Records from a data collection:
_ _ _ _ _

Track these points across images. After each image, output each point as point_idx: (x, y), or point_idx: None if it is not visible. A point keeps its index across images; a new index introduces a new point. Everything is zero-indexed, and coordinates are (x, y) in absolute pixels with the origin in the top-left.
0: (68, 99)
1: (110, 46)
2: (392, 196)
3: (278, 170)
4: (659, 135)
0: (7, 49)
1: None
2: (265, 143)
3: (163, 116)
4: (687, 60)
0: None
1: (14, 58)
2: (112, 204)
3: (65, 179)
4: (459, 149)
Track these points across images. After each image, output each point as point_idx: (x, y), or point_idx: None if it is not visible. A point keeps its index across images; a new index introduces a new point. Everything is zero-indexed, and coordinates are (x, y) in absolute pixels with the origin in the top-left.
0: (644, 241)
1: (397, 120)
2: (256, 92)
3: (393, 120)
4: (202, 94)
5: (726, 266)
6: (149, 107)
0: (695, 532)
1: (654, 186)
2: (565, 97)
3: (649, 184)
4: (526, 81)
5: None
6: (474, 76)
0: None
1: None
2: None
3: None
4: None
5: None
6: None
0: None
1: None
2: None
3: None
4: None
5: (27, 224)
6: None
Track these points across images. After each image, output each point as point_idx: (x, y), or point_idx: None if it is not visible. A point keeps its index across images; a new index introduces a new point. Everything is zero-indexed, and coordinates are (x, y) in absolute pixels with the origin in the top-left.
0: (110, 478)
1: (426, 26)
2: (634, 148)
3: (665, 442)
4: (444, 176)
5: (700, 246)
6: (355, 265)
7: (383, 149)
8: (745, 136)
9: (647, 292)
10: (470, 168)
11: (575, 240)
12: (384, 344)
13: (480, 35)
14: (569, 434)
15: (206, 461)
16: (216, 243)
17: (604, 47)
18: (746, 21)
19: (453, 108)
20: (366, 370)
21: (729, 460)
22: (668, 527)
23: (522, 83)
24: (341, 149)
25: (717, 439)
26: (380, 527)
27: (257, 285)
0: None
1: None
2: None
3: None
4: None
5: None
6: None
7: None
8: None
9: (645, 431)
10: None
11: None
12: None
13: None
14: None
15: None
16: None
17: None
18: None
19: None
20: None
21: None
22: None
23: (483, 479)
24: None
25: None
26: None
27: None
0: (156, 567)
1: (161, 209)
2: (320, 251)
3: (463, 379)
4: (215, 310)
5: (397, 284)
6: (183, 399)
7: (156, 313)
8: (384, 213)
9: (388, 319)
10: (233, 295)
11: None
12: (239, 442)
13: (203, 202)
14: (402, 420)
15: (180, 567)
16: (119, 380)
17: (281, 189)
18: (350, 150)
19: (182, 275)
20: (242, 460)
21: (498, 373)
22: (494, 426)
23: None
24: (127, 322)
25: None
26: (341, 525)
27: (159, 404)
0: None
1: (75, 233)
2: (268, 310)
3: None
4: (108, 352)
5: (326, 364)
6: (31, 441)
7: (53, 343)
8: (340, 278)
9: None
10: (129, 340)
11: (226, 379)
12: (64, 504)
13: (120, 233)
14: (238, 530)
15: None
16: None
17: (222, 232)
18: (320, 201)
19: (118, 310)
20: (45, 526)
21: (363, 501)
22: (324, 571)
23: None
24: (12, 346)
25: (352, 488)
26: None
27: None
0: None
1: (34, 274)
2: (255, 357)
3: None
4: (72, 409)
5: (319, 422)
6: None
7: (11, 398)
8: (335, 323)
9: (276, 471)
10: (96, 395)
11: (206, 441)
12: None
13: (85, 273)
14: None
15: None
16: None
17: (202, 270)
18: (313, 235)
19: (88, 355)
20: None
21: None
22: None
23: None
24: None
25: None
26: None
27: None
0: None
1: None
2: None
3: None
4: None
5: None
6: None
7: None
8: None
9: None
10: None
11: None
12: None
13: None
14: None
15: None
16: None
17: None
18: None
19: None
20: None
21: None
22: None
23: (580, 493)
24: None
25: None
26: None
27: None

_ _ _ _ _

▶ [Stated problem]: Quote the lines above word for word, starting with the very first line and stopping after the line that contains "4: (459, 149)".

▶ [Exercise solution]:
Track these points across images. After each image, output each point as point_idx: (x, y), or point_idx: None if it is not visible. A point keeps its index across images; a new index introduces a new point. Everything is zero-indexed, and coordinates are (x, y) in absolute pixels with the origin in the top-left.
0: (68, 99)
1: (110, 46)
2: (392, 196)
3: (278, 170)
4: (659, 135)
0: (7, 49)
1: None
2: (265, 143)
3: (163, 116)
4: (687, 60)
0: None
1: (14, 58)
2: (112, 204)
3: (65, 179)
4: (459, 149)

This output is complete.